German Ex-Chancellor Gerhard Schroeder Speaks To Russian President Vladimir Putin In A Bid To End Ukraine War: Report



Russian forces have made advancements in Melitopol and have captured its mayor. (File)


Former German Chancellor Gerhard Schroeder met Russian President Vladimir Putin for several hours on Thursday evening in a bid to end the war in Ukraine, Germany’s Bild am Sonntag (BamS) reported, although it was unclear what was achieved.

Citing a person with detailed insight into Schroeder’s activities, the weekly newspaper said Schroeder had also had a long talk with one of Putin’s closest advisers.

He left Moscow early on Saturday morning with his wife and flew to Istanbul, the paper said, without disclosing any further details of the conversations.

The former chancellor, who is a personal friend of Putin and has links to Russian companies, had met a group of Ukrainians with links to the country’s delegation for peace talks with Russia in Turkey on Monday evening, reported BamS.

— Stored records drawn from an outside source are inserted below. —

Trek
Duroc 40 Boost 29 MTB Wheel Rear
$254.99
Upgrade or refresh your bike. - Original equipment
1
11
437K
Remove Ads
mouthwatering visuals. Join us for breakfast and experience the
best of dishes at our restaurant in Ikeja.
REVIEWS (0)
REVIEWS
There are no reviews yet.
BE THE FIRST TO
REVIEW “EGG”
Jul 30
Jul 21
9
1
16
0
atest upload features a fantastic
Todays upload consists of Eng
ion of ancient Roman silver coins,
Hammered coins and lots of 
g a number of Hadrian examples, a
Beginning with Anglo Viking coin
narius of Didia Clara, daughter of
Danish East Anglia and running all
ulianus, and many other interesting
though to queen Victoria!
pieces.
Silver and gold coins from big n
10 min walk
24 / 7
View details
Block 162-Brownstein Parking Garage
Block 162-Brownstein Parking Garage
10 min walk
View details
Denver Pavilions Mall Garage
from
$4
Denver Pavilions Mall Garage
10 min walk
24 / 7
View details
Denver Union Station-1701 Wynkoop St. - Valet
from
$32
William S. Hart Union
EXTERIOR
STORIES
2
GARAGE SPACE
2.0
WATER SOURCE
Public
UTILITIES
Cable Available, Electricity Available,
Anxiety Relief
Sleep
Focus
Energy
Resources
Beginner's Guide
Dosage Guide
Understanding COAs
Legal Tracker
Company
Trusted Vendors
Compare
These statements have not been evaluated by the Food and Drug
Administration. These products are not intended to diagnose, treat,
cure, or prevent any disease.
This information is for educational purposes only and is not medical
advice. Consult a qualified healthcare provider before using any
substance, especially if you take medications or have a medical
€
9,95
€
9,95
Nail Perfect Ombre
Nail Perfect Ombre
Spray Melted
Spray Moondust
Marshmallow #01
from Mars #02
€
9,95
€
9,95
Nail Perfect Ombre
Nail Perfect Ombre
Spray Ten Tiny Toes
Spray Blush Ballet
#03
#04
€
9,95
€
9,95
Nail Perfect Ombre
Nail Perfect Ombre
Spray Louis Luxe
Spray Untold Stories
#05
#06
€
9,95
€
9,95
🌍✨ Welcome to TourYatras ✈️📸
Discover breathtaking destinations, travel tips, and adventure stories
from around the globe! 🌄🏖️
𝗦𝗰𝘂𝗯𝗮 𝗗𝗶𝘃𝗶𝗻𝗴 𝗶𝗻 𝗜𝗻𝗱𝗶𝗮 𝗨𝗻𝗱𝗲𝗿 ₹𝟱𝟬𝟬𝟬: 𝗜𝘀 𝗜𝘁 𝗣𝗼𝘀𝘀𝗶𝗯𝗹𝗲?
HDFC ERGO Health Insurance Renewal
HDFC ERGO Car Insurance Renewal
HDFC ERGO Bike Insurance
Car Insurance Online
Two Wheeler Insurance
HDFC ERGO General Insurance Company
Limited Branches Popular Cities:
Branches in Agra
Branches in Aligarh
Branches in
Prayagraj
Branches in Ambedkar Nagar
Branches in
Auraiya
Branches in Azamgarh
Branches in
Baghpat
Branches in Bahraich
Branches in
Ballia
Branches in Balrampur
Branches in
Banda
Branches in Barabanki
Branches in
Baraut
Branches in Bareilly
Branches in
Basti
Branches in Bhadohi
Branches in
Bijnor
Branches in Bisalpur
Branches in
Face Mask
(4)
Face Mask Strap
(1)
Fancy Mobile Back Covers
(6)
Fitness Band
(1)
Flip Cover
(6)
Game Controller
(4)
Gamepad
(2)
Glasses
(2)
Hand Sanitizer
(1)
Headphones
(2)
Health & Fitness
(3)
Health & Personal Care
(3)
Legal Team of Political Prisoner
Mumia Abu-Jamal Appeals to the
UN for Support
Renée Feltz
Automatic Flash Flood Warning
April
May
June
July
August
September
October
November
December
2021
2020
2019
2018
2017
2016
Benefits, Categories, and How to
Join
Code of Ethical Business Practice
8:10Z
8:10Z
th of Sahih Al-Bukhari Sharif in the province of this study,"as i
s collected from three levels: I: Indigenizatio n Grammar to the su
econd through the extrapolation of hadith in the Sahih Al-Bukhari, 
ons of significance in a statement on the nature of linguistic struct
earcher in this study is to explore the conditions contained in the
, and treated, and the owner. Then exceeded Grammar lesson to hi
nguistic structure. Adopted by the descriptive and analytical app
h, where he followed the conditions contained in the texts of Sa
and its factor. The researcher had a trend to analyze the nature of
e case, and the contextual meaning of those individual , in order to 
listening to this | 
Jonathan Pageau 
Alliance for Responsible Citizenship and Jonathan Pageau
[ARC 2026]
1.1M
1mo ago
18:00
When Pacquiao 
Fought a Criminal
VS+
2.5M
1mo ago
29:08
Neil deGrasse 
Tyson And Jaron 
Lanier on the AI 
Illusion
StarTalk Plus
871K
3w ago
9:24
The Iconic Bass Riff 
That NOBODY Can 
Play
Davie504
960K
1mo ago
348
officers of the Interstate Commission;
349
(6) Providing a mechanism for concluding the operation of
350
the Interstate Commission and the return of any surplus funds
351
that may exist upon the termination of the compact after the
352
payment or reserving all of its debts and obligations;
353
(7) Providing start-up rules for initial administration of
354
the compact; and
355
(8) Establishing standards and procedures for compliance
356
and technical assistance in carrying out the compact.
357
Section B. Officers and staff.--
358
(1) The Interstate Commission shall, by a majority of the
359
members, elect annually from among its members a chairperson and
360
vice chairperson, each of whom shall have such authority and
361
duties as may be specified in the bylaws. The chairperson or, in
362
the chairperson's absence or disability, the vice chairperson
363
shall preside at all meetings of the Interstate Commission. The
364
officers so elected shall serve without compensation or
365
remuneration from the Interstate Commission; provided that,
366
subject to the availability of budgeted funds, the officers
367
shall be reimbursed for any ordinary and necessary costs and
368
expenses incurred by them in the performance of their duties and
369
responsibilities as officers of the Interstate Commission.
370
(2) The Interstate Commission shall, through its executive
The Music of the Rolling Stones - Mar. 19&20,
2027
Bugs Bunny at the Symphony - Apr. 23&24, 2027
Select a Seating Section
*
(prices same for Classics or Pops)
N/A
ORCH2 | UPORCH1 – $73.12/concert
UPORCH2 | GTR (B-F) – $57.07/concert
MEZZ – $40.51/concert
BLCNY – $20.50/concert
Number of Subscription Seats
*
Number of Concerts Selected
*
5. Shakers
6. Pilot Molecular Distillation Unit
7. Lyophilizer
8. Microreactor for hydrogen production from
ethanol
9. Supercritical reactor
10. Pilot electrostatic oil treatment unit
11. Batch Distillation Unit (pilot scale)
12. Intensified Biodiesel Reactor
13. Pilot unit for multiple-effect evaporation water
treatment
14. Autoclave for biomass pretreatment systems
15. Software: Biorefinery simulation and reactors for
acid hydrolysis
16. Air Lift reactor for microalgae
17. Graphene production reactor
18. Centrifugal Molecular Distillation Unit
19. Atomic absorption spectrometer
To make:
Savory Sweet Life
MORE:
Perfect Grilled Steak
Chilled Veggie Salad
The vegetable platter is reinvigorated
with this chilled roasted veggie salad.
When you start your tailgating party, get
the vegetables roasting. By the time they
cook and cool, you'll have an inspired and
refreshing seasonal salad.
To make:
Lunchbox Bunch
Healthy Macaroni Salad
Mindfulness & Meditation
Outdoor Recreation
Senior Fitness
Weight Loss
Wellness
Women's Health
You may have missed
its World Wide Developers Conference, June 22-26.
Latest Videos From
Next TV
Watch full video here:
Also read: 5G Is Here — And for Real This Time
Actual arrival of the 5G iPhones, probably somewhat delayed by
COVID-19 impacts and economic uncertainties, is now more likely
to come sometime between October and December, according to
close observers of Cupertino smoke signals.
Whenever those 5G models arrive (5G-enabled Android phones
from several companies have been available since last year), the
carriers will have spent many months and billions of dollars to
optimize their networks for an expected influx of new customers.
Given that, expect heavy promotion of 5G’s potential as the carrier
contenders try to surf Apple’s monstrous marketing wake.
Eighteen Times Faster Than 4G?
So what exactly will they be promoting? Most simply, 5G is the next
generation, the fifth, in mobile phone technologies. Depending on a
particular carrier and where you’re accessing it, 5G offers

The source told BamS that Schroeder was currently the only person to have had direct contact with both Putin and top Ukrainian officials.

News website Politico first reported that Schroeder was flying to Moscow for talks with Putin, and German government sources said it had not agreed to any meeting nor been involved in one.

The government’s press office referred to remarks made by Chancellor Olaf Scholz on Friday when he declined to comment on the meeting beyond saying that he would take note of any results and include them in other efforts he was involved in.

Scholz, who travels to Turkey on Monday, spoke to Putin in a three-way phone call with French President Emmanuel Macron on Saturday.

Schroeder, Social Democrat (SPD) chancellor from 1998 to 2005, is on the board of Russian oil giant Rosneft and is chairman of the shareholders’ committee of the company in charge of building the Nord Stream 2 pipeline, which has been shelved.

He has faced calls from some German government politicians to step down from his roles over Russia’s invasion of Ukraine.

Nobody was immediately available at Schroeder’s office.